実は奈々子にはある暗い過去があった。中学1年のとき、男に襲われたのだ。街で中年男にさらわれ、公衆トイレに押し込められた。スカートの下から手を入れられた。男のあのやらしい目つきは今も忘れない。幸い大声を出したところ通行人が助けに来てくれて無事だったのだが、それ以来奈々子は男といえば自然と敵視するようになっていたのだ。そのせいで恋愛には臆病で、誰もが認める美少女だが、恋人はまだいなかった。
ちょっと沈黙があった。
「ぼくは大学を卒業して国税局に就職しました。その後退職して違う仕事をしていたんですが、縁あって今の事務所に雇われたんです。まあ、国税局・税務署で働いていたから所得税の申告書くらいは書けたんで。でも税法は毎年変わるから覚えるのが大変ですね。」
その後も二人は健二の仕事について話し合った。健二はなるべく専門用語は避けて分かりやすく話すようにした。守秘義務についても心がけた。奈々子も興味を持って聞いた。
”この人の話、はっきり言って面白い。私と同じ年頃の男の子なら知らないことばっかり。”奈々子は思った。

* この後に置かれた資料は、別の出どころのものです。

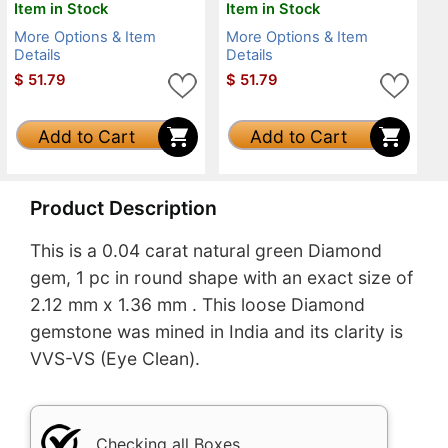
Item in Stock
Item in Stock
More Options & Item
More Options & Item
Details
Details
$
51.79
$
51.79
Add to Cart
Add to Cart
Product Description
This is a 0.04 carat natural green Diamond
gem, 1 pc in round shape with an exact size of
2.12 mm x 1.36 mm . This loose Diamond
gemstone was mined in India and its clarity is
VVS-VS (Eye Clean).
Checking all Boxes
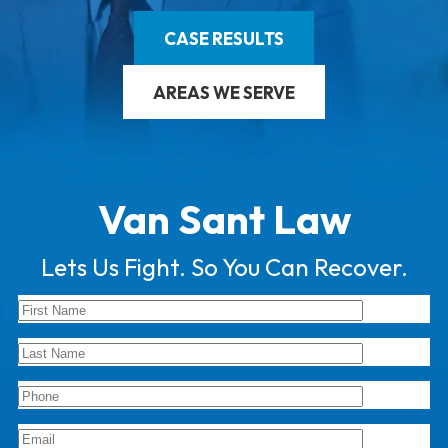
CASE RESULTS
AREAS WE SERVE
Van Sant Law
Lets Us Fight. So You Can Recover.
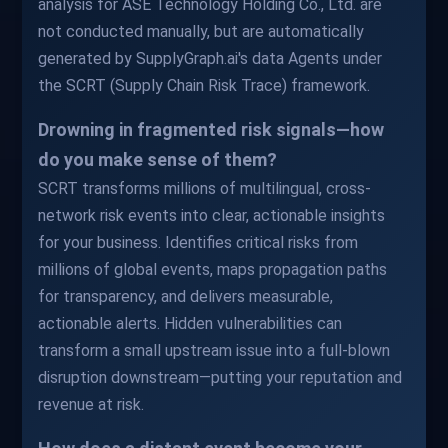
analysis for ASE Technology Holding Co., Ltd. are
not conducted manually, but are automatically
generated by SupplyGraph.ai's data Agents under
the SCRT (Supply Chain Risk Trace) framework.
Drowning in fragmented risk signals—how
do you make sense of them?
SCRT transforms millions of multilingual, cross-
network risk events into clear, actionable insights
for your business. Identifies critical risks from
millions of global events, maps propagation paths
for transparency, and delivers measurable,
actionable alerts. Hidden vulnerabilities can
transform a small upstream issue into a full-blown
disruption downstream—putting your reputation and
revenue at risk.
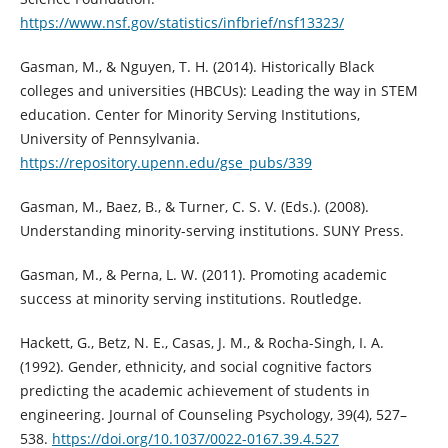
https://www.nsf.gov/statistics/infbrief/nsf13323/
Gasman, M., & Nguyen, T. H. (2014). Historically Black
colleges and universities (HBCUs): Leading the way in STEM
education. Center for Minority Serving Institutions,
University of Pennsylvania.
https://repository.upenn.edu/gse_pubs/339
Gasman, M., Baez, B., & Turner, C. S. V. (Eds.). (2008).
Understanding minority-serving institutions. SUNY Press.
Gasman, M., & Perna, L. W. (2011). Promoting academic
success at minority serving institutions. Routledge.
Hackett, G., Betz, N. E., Casas, J. M., & Rocha-Singh, I. A.
(1992). Gender, ethnicity, and social cognitive factors
predicting the academic achievement of students in
engineering. Journal of Counseling Psychology, 39(4), 527–
538.
https://doi.org/10.1037/0022-0167.39.4.527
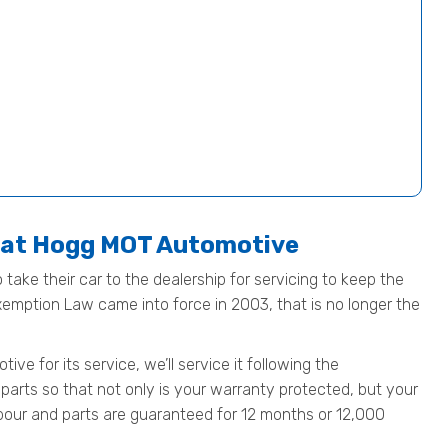
e at Hogg MOT Automotive
 take their car to the dealership for servicing to keep the
Exemption Law came into force in 2003, that is no longer the
e for its service, we’ll service it following the
parts so that not only is your warranty protected, but your
 labour and parts are guaranteed for 12 months or 12,000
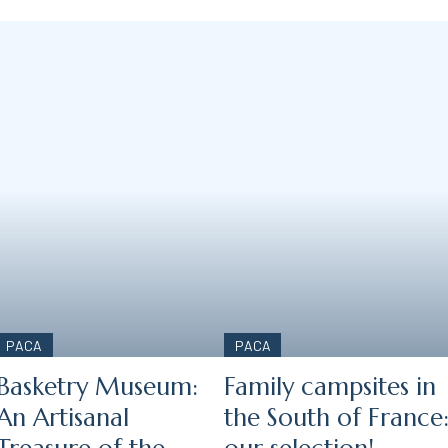
PACA
PACA
Basketry Museum:
Family campsites in
An Artisanal
the South of France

「奈々子さんの将来の夢って何ですか? 就きたい職業とか。」
健二が話を奈々子に振った。
「私は・・・お父さんが弁護士なんでやっぱりそっちの道かな?」
「へぇ、司法試験受けられるんですね。すごいなあ。」
「でも私正直言って法律には特に興味ないんです。ただ父があとを継いでほしいようで。これからどんな勉強をしようか、何に情熱を傾けようか悩んでいたところなんです。」
「分かりますよ、その悩み。ぼくも高校生のころは考えました。ぼくは経済学部へ進んだんですけど、まあサラリーマン目指してりゃつぶしが利くかな、って思ったくらいで。税務の道に進もうと思ったのは大学生になってからなんです。おかげさまでまあ、成功してる方かな? 実際、自分のしたいことを大学で見つける人も多いようですよ。」
「健二さんは何で大学を選びました?」
「ぼくは、やはり偏差値です。あと、入試の配点とですかね。」
「どちらの大学か聞いていいですか?」 奈々子は思い切って聞いてみた。
「G大学です。」健二はさらっと答えた。
「うそー!!そんなのすごーい!やっぱり健二さん頭良さそうだから、そうなんですね。」
「ありがとうございます。うちの大学、そんなすごいですかねぇ。」
「すごいですよぉ、G大学。私今2年でB大学の法学部志望なんですけど、うーん、ワンランク以上上だ。」
奈々子はもう尊敬のまなざしで健二を見た。
「そうでもないですよ。B大だっていいじゃないですか。」
そのとき健二はちらっと腕時計を見た。
「げーっ、もう7時回ってる。ごめんなさい、奈々子さん、続きは次回にしましょう。早く帰らないと女房が。次回も来られますよね、奈々子さん。」
来る、と奈々子は返事した。
「今日はありがとうございました。とても楽しかったですよ。次回またお会いしましょう。ああ、そうだ。握手!」
健二が右手を差し出した。奈々子はしっかりと握手を交わした。
「こちらこそありがとうございます! また来週!!」
二人は店を出た。2月4日。立春とはいえ、2月の夜風はまだまだ寒かったが、二人とも気持ちだけは温かかった。
ただし、家に帰って健二は宏子に怒られた。ポテトコロッケ、もう冷めたじゃない!!